_TASK PROMPT_. Beginning at whichever line contains "X133565000Y-87288748D02*", reproduce each line of the records below word for word, ending with the last, and add nothing.

_INPUT FOR THIS TASK_.
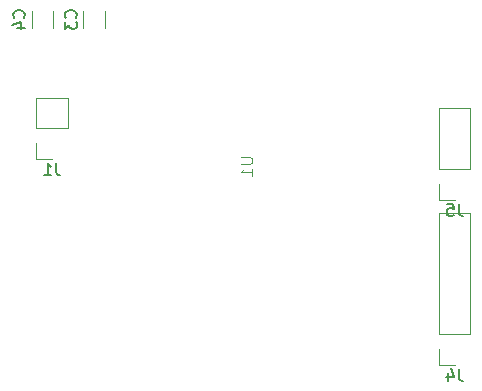
<source format=gbr>
%TF.GenerationSoftware,KiCad,Pcbnew,(7.0.0)*%
%TF.CreationDate,2023-05-12T13:31:26+02:00*%
%TF.ProjectId,funk-transmitter-final,66756e6b-2d74-4726-916e-736d69747465,rev?*%
%TF.SameCoordinates,Original*%
%TF.FileFunction,Legend,Bot*%
%TF.FilePolarity,Positive*%
%FSLAX46Y46*%
G04 Gerber Fmt 4.6, Leading zero omitted, Abs format (unit mm)*
G04 Created by KiCad (PCBNEW (7.0.0)) date 2023-05-12 13:31:26*
%MOMM*%
%LPD*%
G01*
G04 APERTURE LIST*
%ADD10C,0.150000*%
%ADD11C,0.100000*%
%ADD12C,0.120000*%
G04 APERTURE END LIST*
D10*
%TO.C,C4*%
X128497142Y-87833333D02*
X128544761Y-87785714D01*
X128544761Y-87785714D02*
X128592380Y-87642857D01*
X128592380Y-87642857D02*
X128592380Y-87547619D01*
X128592380Y-87547619D02*
X128544761Y-87404762D01*
X128544761Y-87404762D02*
X128449523Y-87309524D01*
X128449523Y-87309524D02*
X128354285Y-87261905D01*
X128354285Y-87261905D02*
X128163809Y-87214286D01*
X128163809Y-87214286D02*
X128020952Y-87214286D01*
X128020952Y-87214286D02*
X127830476Y-87261905D01*
X127830476Y-87261905D02*
X127735238Y-87309524D01*
X127735238Y-87309524D02*
X127640000Y-87404762D01*
X127640000Y-87404762D02*
X127592380Y-87547619D01*
X127592380Y-87547619D02*
X127592380Y-87642857D01*
X127592380Y-87642857D02*
X127640000Y-87785714D01*
X127640000Y-87785714D02*
X127687619Y-87833333D01*
X127925714Y-88690476D02*
X128592380Y-88690476D01*
X127544761Y-88452381D02*
X128259047Y-88214286D01*
X128259047Y-88214286D02*
X128259047Y-88833333D01*
%TO.C,J1*%
X131233333Y-100172380D02*
X131233333Y-100886666D01*
X131233333Y-100886666D02*
X131280952Y-101029523D01*
X131280952Y-101029523D02*
X131376190Y-101124761D01*
X131376190Y-101124761D02*
X131519047Y-101172380D01*
X131519047Y-101172380D02*
X131614285Y-101172380D01*
X130233333Y-101172380D02*
X130804761Y-101172380D01*
X130519047Y-101172380D02*
X130519047Y-100172380D01*
X130519047Y-100172380D02*
X130614285Y-100315238D01*
X130614285Y-100315238D02*
X130709523Y-100410476D01*
X130709523Y-100410476D02*
X130804761Y-100458095D01*
%TO.C,C3*%
X132897142Y-87833333D02*
X132944761Y-87785714D01*
X132944761Y-87785714D02*
X132992380Y-87642857D01*
X132992380Y-87642857D02*
X132992380Y-87547619D01*
X132992380Y-87547619D02*
X132944761Y-87404762D01*
X132944761Y-87404762D02*
X132849523Y-87309524D01*
X132849523Y-87309524D02*
X132754285Y-87261905D01*
X132754285Y-87261905D02*
X132563809Y-87214286D01*
X132563809Y-87214286D02*
X132420952Y-87214286D01*
X132420952Y-87214286D02*
X132230476Y-87261905D01*
X132230476Y-87261905D02*
X132135238Y-87309524D01*
X132135238Y-87309524D02*
X132040000Y-87404762D01*
X132040000Y-87404762D02*
X131992380Y-87547619D01*
X131992380Y-87547619D02*
X131992380Y-87642857D01*
X131992380Y-87642857D02*
X132040000Y-87785714D01*
X132040000Y-87785714D02*
X132087619Y-87833333D01*
X131992380Y-88166667D02*
X131992380Y-88785714D01*
X131992380Y-88785714D02*
X132373333Y-88452381D01*
X132373333Y-88452381D02*
X132373333Y-88595238D01*
X132373333Y-88595238D02*
X132420952Y-88690476D01*
X132420952Y-88690476D02*
X132468571Y-88738095D01*
X132468571Y-88738095D02*
X132563809Y-88785714D01*
X132563809Y-88785714D02*
X132801904Y-88785714D01*
X132801904Y-88785714D02*
X132897142Y-88738095D01*
X132897142Y-88738095D02*
X132944761Y-88690476D01*
X132944761Y-88690476D02*
X132992380Y-88595238D01*
X132992380Y-88595238D02*
X132992380Y-88309524D01*
X132992380Y-88309524D02*
X132944761Y-88214286D01*
X132944761Y-88214286D02*
X132897142Y-88166667D01*
%TO.C,J4*%
X165333333Y-117577380D02*
X165333333Y-118291666D01*
X165333333Y-118291666D02*
X165380952Y-118434523D01*
X165380952Y-118434523D02*
X165476190Y-118529761D01*
X165476190Y-118529761D02*
X165619047Y-118577380D01*
X165619047Y-118577380D02*
X165714285Y-118577380D01*
X164428571Y-117910714D02*
X164428571Y-118577380D01*
X164666666Y-117529761D02*
X164904761Y-118244047D01*
X164904761Y-118244047D02*
X164285714Y-118244047D01*
D11*
%TO.C,U1*%
X146867380Y-99638095D02*
X147676904Y-99638095D01*
X147676904Y-99638095D02*
X147772142Y-99685714D01*
X147772142Y-99685714D02*
X147819761Y-99733333D01*
X147819761Y-99733333D02*
X147867380Y-99828571D01*
X147867380Y-99828571D02*
X147867380Y-100019047D01*
X147867380Y-100019047D02*
X147819761Y-100114285D01*
X147819761Y-100114285D02*
X147772142Y-100161904D01*
X147772142Y-100161904D02*
X147676904Y-100209523D01*
X147676904Y-100209523D02*
X146867380Y-100209523D01*
X147867380Y-101209523D02*
X147867380Y-100638095D01*
X147867380Y-100923809D02*
X146867380Y-100923809D01*
X146867380Y-100923809D02*
X147010238Y-100828571D01*
X147010238Y-100828571D02*
X147105476Y-100733333D01*
X147105476Y-100733333D02*
X147153095Y-100638095D01*
D10*
%TO.C,J5*%
X165333333Y-103597380D02*
X165333333Y-104311666D01*
X165333333Y-104311666D02*
X165380952Y-104454523D01*
X165380952Y-104454523D02*
X165476190Y-104549761D01*
X165476190Y-104549761D02*
X165619047Y-104597380D01*
X165619047Y-104597380D02*
X165714285Y-104597380D01*
X164380952Y-103597380D02*
X164857142Y-103597380D01*
X164857142Y-103597380D02*
X164904761Y-104073571D01*
X164904761Y-104073571D02*
X164857142Y-104025952D01*
X164857142Y-104025952D02*
X164761904Y-103978333D01*
X164761904Y-103978333D02*
X164523809Y-103978333D01*
X164523809Y-103978333D02*
X164428571Y-104025952D01*
X164428571Y-104025952D02*
X164380952Y-104073571D01*
X164380952Y-104073571D02*
X164333333Y-104168809D01*
X164333333Y-104168809D02*
X164333333Y-104406904D01*
X164333333Y-104406904D02*
X164380952Y-104502142D01*
X164380952Y-104502142D02*
X164428571Y-104549761D01*
X164428571Y-104549761D02*
X164523809Y-104597380D01*
X164523809Y-104597380D02*
X164761904Y-104597380D01*
X164761904Y-104597380D02*
X164857142Y-104549761D01*
X164857142Y-104549761D02*
X164904761Y-104502142D01*
D12*
%TO.C,C4*%
X130985000Y-87288748D02*
X130985000Y-88711252D01*
X129165000Y-87288748D02*
X129165000Y-88711252D01*
%TO.C,J1*%
X129570000Y-94605000D02*
X132230000Y-94605000D01*
X129570000Y-97205000D02*
X129570000Y-94605000D01*
X129570000Y-97205000D02*
X132230000Y-97205000D01*
X129570000Y-98475000D02*
X129570000Y-99805000D01*
X129570000Y-99805000D02*
X130900000Y-99805000D01*
X132230000Y-97205000D02*
X132230000Y-94605000D01*
%TO.C,C3*%
X135385000Y-87288748D02*
X135385000Y-88711252D01*
X133565000Y-87288748D02*
X133565000Y-88711252D01*
%TO.C,J4*%
X163670000Y-104390000D02*
X166330000Y-104390000D01*
X163670000Y-114610000D02*
X163670000Y-104390000D01*
X163670000Y-114610000D02*
X166330000Y-114610000D01*
X163670000Y-115880000D02*
X163670000Y-117210000D01*
X163670000Y-117210000D02*
X165000000Y-117210000D01*
X166330000Y-114610000D02*
X166330000Y-104390000D01*
%TO.C,J5*%
X163670000Y-95490000D02*
X166330000Y-95490000D01*
X163670000Y-100630000D02*
X163670000Y-95490000D01*
X163670000Y-100630000D02*
X166330000Y-100630000D01*
X163670000Y-101900000D02*
X163670000Y-103230000D01*
X163670000Y-103230000D02*
X165000000Y-103230000D01*
X166330000Y-100630000D02*
X166330000Y-95490000D01*
%TD*%
M02*

</source>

_RESPONSE TO THE TASK_.
X133565000Y-87288748D02*
X133565000Y-88711252D01*
%TO.C,J4*%
X163670000Y-104390000D02*
X166330000Y-104390000D01*
X163670000Y-114610000D02*
X163670000Y-104390000D01*
X163670000Y-114610000D02*
X166330000Y-114610000D01*
X163670000Y-115880000D02*
X163670000Y-117210000D01*
X163670000Y-117210000D02*
X165000000Y-117210000D01*
X166330000Y-114610000D02*
X166330000Y-104390000D01*
%TO.C,J5*%
X163670000Y-95490000D02*
X166330000Y-95490000D01*
X163670000Y-100630000D02*
X163670000Y-95490000D01*
X163670000Y-100630000D02*
X166330000Y-100630000D01*
X163670000Y-101900000D02*
X163670000Y-103230000D01*
X163670000Y-103230000D02*
X165000000Y-103230000D01*
X166330000Y-100630000D02*
X166330000Y-95490000D01*
%TD*%
M02*

</source>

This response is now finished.